The farm includes 400 acres, which they rent out to other farmers and then buy the feed for the dairy. The two say they haven’t large-scale crop work in 15 years, which has allowed them to focus on the cows.

Still, at 200 cows, it was getting too hard. Mary says she doesn’t regret downsizing. Physically, she feels better and has found more time to do things outside the dairy.

“I really think I'm enjoying it. There is more time to do things for ourselves and our family that we missed out on before," she says.

“We’ve made it another year,” she says, laughing.

All about Ayrshires

The “complete cow” is what the siblings strive to breed.

“She has to be functionally correct, she has to milk. If they don’t milk, they don’t stay no matter who they are,” Ralph says.

Ayrshires are the foundation of the farm and go back three generations with a few Holsteins mixed in.

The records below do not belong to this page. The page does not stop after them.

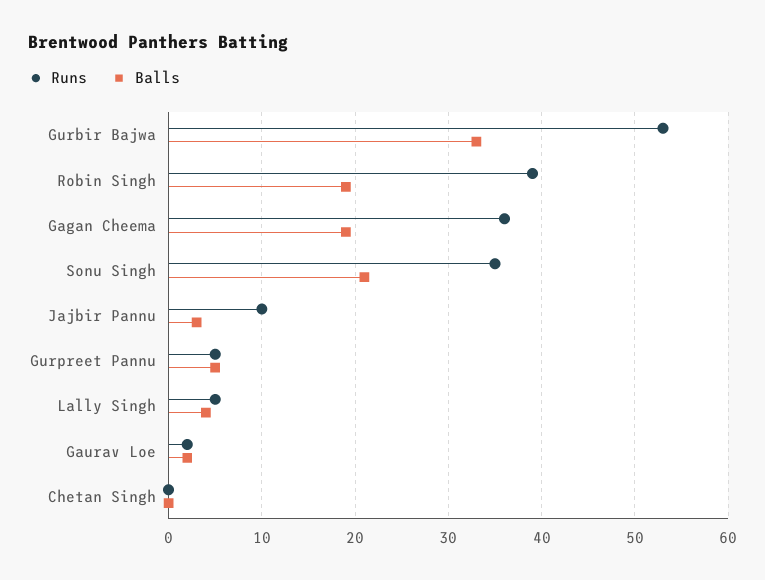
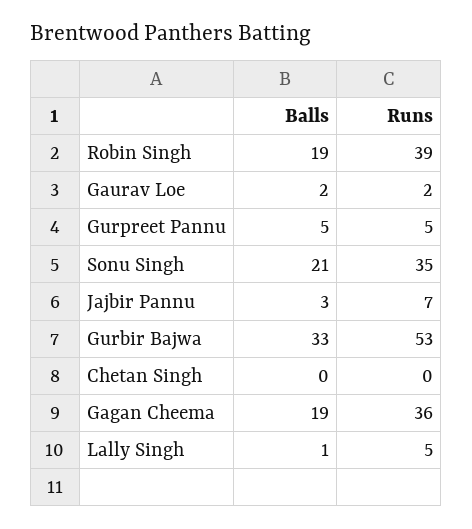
  {
    "Runs": {
      "Gurbir Bajwa": 53,
      "Robin Singh": 39,
      "Gagan Cheema": 36,
      "Sonu Singh": 35,
-     "Jajbir Pannu": 10,
+     "Jajbir Pannu": 7,
      "Gurpreet Pannu": 5,
      "Lally Singh": 5,
      "Gaurav Loe": 2,
      "Chetan Singh": 0
    },
    "Balls": {
      "Gurbir Bajwa": 33,
      "Robin Singh": 19,
      "Gagan Cheema": 19,
      "Sonu Singh": 21,
      "Jajbir Pannu": 3,
      "Gurpreet Pannu": 5,
-     "Lally Singh": 4,
+     "Lally Singh": 1,
      "Gaurav Loe": 2,
      "Chetan Singh": 0
    }
  }

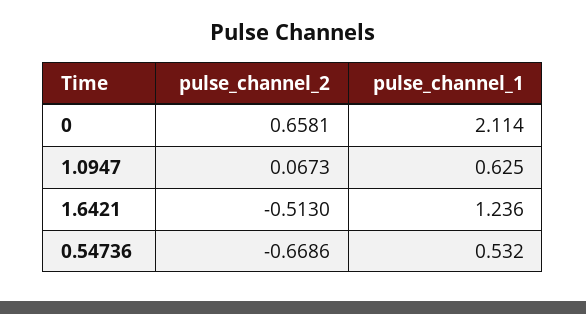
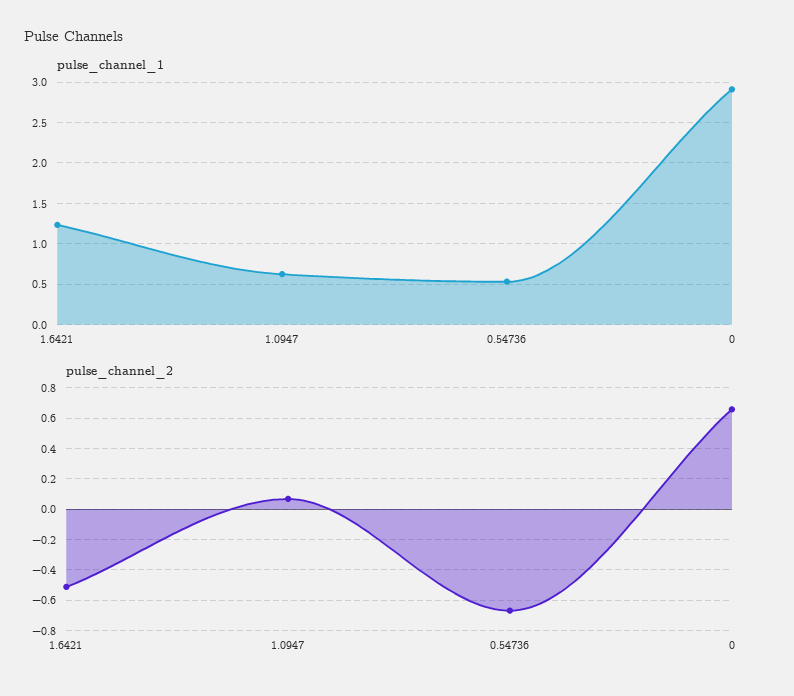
  {
    "pulse_channel_2": {
      "0": 0.6581,
      "1.0947": 0.0673,
      "1.6421": -0.513,
      "0.54736": -0.6686
    },
    "pulse_channel_1": {
-     "0": 2.114,
+     "0": 2.9,
      "1.0947": 0.625,
      "1.6421": 1.236,
      "0.54736": 0.532
    }
  }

Developing a higher genetic-value animal is important, Mary says, as it brings more value and marketable not only to the farm’s animals, but also the breed.

“If you want your product to have value, then the breed has to have value,” he says, adding that her father was once president of the Ayrshire Breeders Association and was a board member for many years.

“So, we have picked up and carried on the legacy. We give our cows value because we've been lucky with our breeding decisions,” she says. “If the breed itself is not respected and developed, then the product doesn't have reciprocal value to it. So, the breed has to be respected and gain esteem and have other people develop interest in it to try to elevate the value of your cows.”